Transport insurance helps cover these financial risks and provides greater security throughout the logistics chain.

How does transport insurance work?

The principle of transport insurance is straightforward. A company takes out insurance for a specific shipment or for all transports within a certain period. When damage occurs, it is reported to the insurer. The insurer then investigates the cause of the damage and assesses whether it falls within the policy coverage. Based on this assessment, compensation may be paid out.

The exact coverage varies by insurer. Some policies only provide protection against specific risks, while others offer more comprehensive all-risk coverage. It is therefore advisable to carefully assess in advance which goods are being transported, the value they represent and the risks involved.

Benefits and points of attention

Transport insurance primarily provides companies with financial security. When goods are damaged or lost, this does not necessarily have major consequences for business operations or profitability. In addition, the insurance provides extra protection for international shipments, where the logistics chain is often more complex and involves greater risks.

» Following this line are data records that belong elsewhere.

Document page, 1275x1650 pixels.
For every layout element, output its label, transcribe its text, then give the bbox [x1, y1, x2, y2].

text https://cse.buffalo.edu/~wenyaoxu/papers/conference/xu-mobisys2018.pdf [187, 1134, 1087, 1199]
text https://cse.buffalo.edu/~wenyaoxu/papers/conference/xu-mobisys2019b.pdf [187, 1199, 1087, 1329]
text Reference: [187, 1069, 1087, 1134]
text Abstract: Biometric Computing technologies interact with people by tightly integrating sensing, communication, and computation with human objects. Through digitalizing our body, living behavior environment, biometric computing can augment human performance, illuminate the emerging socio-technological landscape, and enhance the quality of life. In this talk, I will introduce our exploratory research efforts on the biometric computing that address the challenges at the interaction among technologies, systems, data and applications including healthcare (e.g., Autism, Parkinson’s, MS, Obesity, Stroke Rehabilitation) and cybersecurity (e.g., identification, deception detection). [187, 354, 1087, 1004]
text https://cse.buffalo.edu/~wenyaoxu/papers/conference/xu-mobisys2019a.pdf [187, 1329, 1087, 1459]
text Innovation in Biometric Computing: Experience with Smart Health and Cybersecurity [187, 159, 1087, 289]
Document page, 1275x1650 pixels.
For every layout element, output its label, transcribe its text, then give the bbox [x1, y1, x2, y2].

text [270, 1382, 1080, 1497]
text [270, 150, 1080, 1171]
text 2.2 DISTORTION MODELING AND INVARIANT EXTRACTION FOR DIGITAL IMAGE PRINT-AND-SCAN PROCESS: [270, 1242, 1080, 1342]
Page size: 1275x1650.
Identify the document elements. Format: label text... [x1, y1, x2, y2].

At the same time, it is important to consider several points of attention. Not every type of damage is automatically covered and policy conditions can vary significantly. Premiums also depend on factors such as the value, vulnerability and destination of the goods. Furthermore, good administration remains essential. Accurate registration of goods, transport documents and any incidents of damage contributes to the fast and efficient handling of claims.

How does a logistics partner support this?

Although a logistics partner does not usually provide transport insurance itself, it can play an important role in reducing risks within the supply chain.

A well-organised logistics operation provides greater control over goods flows, improved traceability and a lower risk of errors. By using real-time visibility, standardised processes and clear communication, risks can be identified and mitigated at an early stage.

Within solutions such as contract logistics and warehousing, goods are stored, processed and shipped in a structured manner. This creates greater visibility across the supply chain and reduces the likelihood of damage, loss or delays.